L’atrazine, le pesticide contesté de Syngenta
Interdite dans l’Union européenne et en Suisse, la substance atrazine produite par l’entreprise bâloise Syngenta est encore utilisée dans de nombreux pays, malgré un risque de perturbation hormonale
L’atrazine, substance active d’un pesticide produit par Syngenta, suscite depuis une quinzaine d’années une intense polémique. En vogue dans les années 1960 en raison de son prix modéré, son efficacité et son ancienneté sur les marchés, cet herbicide est interdit par l’Union européenne depuis 2003 et par la Suisse depuis 2012. Mais il continue à être utilisé dans un grand nombre de pays dont les Etats-Unis où quelque 40 000 tonnes seraient épandues chaque année sur des cultures comme le maïs, le blé, le sorgho ou la canne à sucre.
Ses détracteurs considèrent l’atrazine comme «l’uranium des pesticides» car cette substance continue à polluer les nappes phréatiques de nombreuses années après son interdiction. Ils lui reprochent principalement d’être un «perturbateur hormonal inquiétant», comme le souligne une étude commandée par la Commission européenne en 2011 qui a analysé plus de 500 substances chimiques.
Entre 2002 et 2006, l’Institut national de la santé et de la recherche médicale (Inserm) en France a réalisé une vaste étude épidémiologique en Bretagne auprès de plus de 3400 femmes enceintes en début de grossesse. Cette enquête a mis en évidence que les femmes ayant des traces d’atrazine dans les urines avaient 70% de risque supplémentaire de mettre au monde un enfant ayant une faible circonférence crânienne à la naissance. Avec, pour conséquence, un moindre développement neuro-cognitif. «Ne me parlez pas des études françaises, c’est de la science poubelle», a commenté Mike Mack, ancien directeur général de Syngenta interrogé par les journalistes de l’émission Cash Investigation de France 2 diffusée le 2 février dernier.

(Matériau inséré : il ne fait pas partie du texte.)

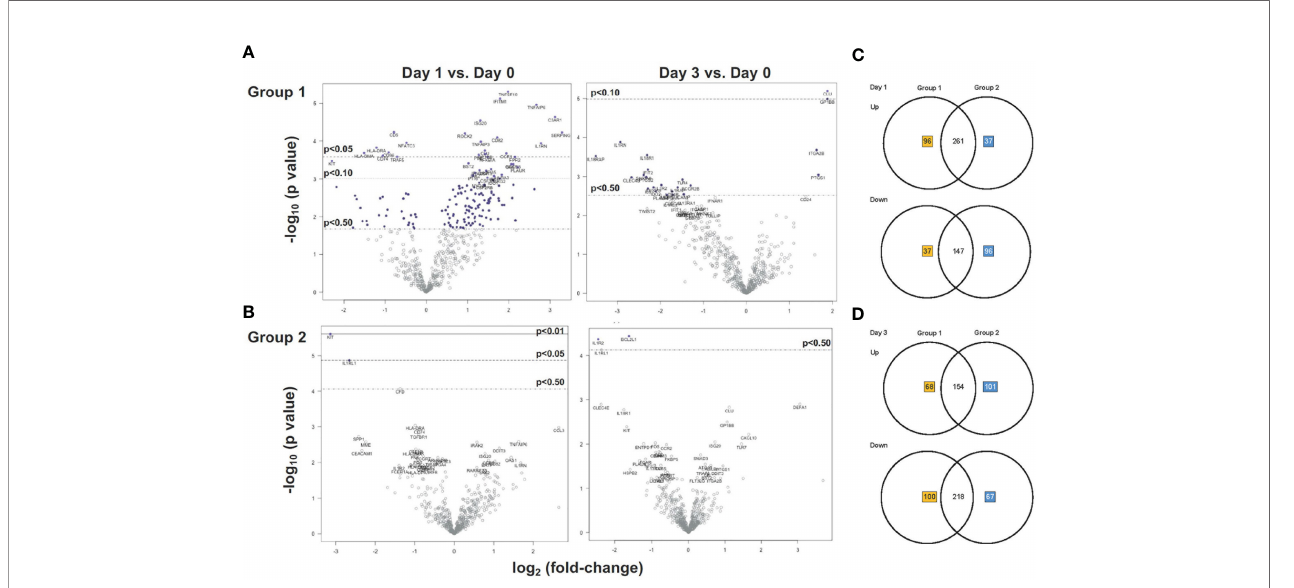
FIGURE 4 | Gene expression analysis of Group 1 and Group 2 prior and post vaccination. (A, B) Volcano plots displaying the log 2 change in mRNA expression on D1 (left plots) and D3 (right plots) versus D0 in Group 1 (A) and Group 2 (B) . The x-axis lists the log 2 fold-change and the y-axis the corresponding -log 10 p-value for each gene (each gene is represented by a circle). Dashed horizontal lines indicate the adjusted p-value thresholds of p < 0.05 and p < 0.1 determined by Benjamini- Yekutieli procedure. Genes highlighted by red boxes indicate representative examples of the identical gene in Group 1 and Group 2 with the same direction (up- or down-regulation) in the change of mRNA expression on day1 (left plots) or day 3 (right plots). (C, D) Venn diagrams depicting the number of unique and shared up- regulated and downregulated genes at D1 (A) and D3 (B) after vaccination in Groups 1 and 2. Unique genes in Group 1 or Group 2 are indicated by orange or blue numbers respectively, the number of shared genes is listed in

Pourtant, à l’Université californienne de Berkeley, le biologiste Tyrone Hayes, référence mondiale dans ce domaine, est arrivé à la même conclusion que l’Inserm. Mandaté par Syngenta afin d’étudier les effets hormonaux de l’atrazine sur les grenouilles, le chercheur affirme avoir été discrédité par la société bâloise quand elle a pris connaissance des résultats de son étude.